As for the log drilling itself, which I decided in my documents to call deferred log analysis, I still don't know what can make the job as I have not finished that part of my architecture yet. I've seen both free and commercial solutions, and up until now Splunk seems to be a strong contender in this area. But I still need to figure out exactly what our tech people will be drilling for, and what the auditors will be looking for in terms of high-level, bells-and-whistles reports, before making my own decision.

The last part is the real-time log analysis, for which some IT security people tell me that it is "not automatable". I have doubts on this statement. While enterprise-wide solutions require dedicated staff, our needs are at a departmental level; I therefore think it is possible to pull it off with limited human resources. We'll see.


Sunday, October 4, 2009

Connecting a MSA2012i through a Virtual Connect with ESX

A year ago, I ordered the required building blocks to install a small ESX cluster in a remote office: a C3000, a few blades, and a MSA2012i. It was my first iSCSI implementation. It took a while to get it racked because my team was busy elsewhere, but now that it's done, I had to experiment a bit to make it work correctly.

The MSA is not an HP design. It's made by a Carlsbad, CA company named Dot Hill. The documentation and web interface are not up to HP's usual standards. (the interface has been upgraded with the MSA 2000 G2, but I have a G1). Furthermore, there is not much information explaining how the controller failover works, and this is important to set it up correctly. There is a very good document here in the ITRC KB that you must read before deploying these devices.

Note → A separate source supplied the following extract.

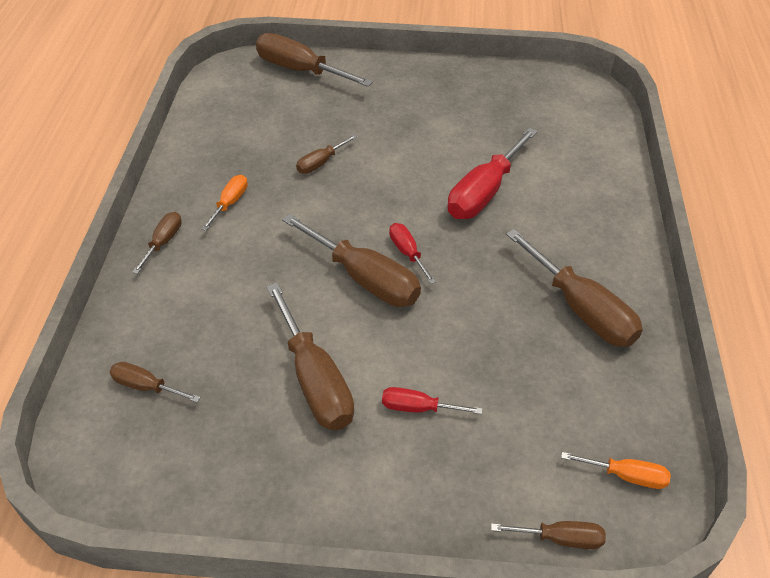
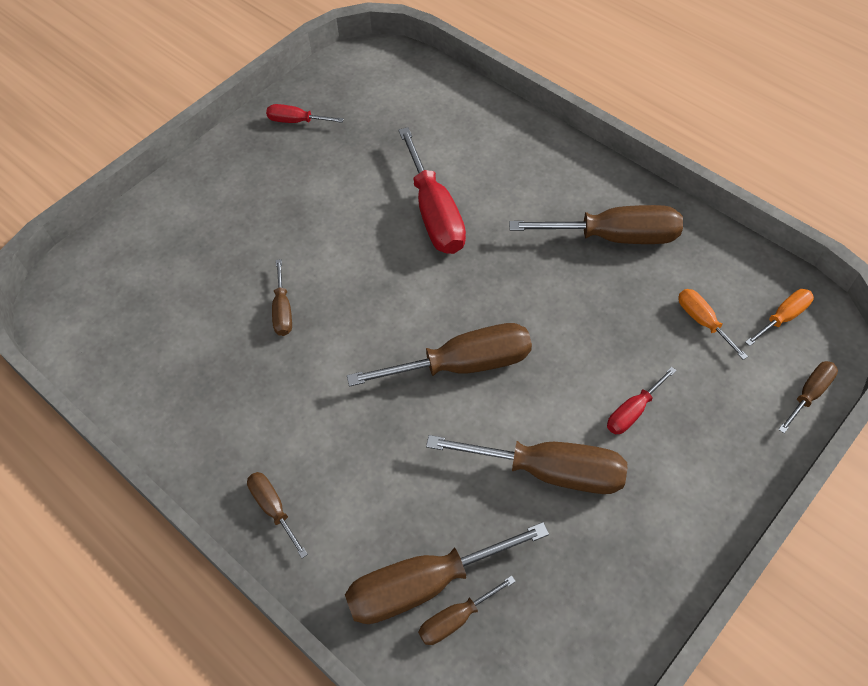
camera: 50 degrees left, 10 degrees up
(230, 203) = (269, 419): orange screwdriver -> orange screwdriver (702, 321)
(300, 70) = (126, 247): brown screwdriver -> brown screwdriver (424, 584)
(407, 253) = (459, 314): red screwdriver -> red screwdriver (296, 121)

Go read it, right now, and come back to this post when you're done.

Here's how I integrated this through a Virtual Connect. That's not how you should do it, that's how I did it; if there are better solutions, please drop me a comment as I would be glad to hear about what alternatives are possible. If you google around, you'll see that some people have made similar setups to this one.

Single Controller Setup

Above is how you should hook everything up with a single controller MSA. The reason for using two different subnets is to isolate them as if you were on two SAN fabrics. If you use the same subnet, ESX will gladly team both pNICs under the same vswitch, and since one pNIC is active at a time, you won't be able to see both paths at the same time. There might be workarounds but I suggest you save yourself some trouble and use two separate subnets. Be sure to create a vmkernel interface on each one of these subnets, as well as a two service consoles too.

How does failover work? Well, esxcfg-mpath will report two paths for each iSCSI device. So you are free to shut down or update the firmware of one of your Virtual Connect's with no downtime. I tried it, and it works as if you were on a fibre channel SAN.

Dual Controller Setup

With two controllers, you are required to add two switches because of the way the controller failover is designed. It did not find a proper way to hook up both controllers to the Virtual Connect - it insists on teaming the two controllers, and shutting down Controller A doesn't turn off its link so the VC doesn't failover to network Controller B.

In the iSCSI initiator, configure only and - don't bother with the IP addresses of controller B. Although the MSA2012i is not supposed to be active-passive - I've had trouble configuring paths on both controllers at the same time. If you're experiencing long delays booting ESX or scanning your iSCSI HBAs, be sure to reference only to the IPs of the master controller in your iSCSI initiator setup.

If controller A fails or is shut down, controller B will takeover the IP addresses of A automatically and you'll be able to resume I/O. ESX will not even switch from one path to another, as the path is bound to the IP address -- should be out of reach for 30 seconds and come back magically.

As I said, this might not be the best solution, but it worked for me. If I ever revise mine, I'll update this post. Good luck.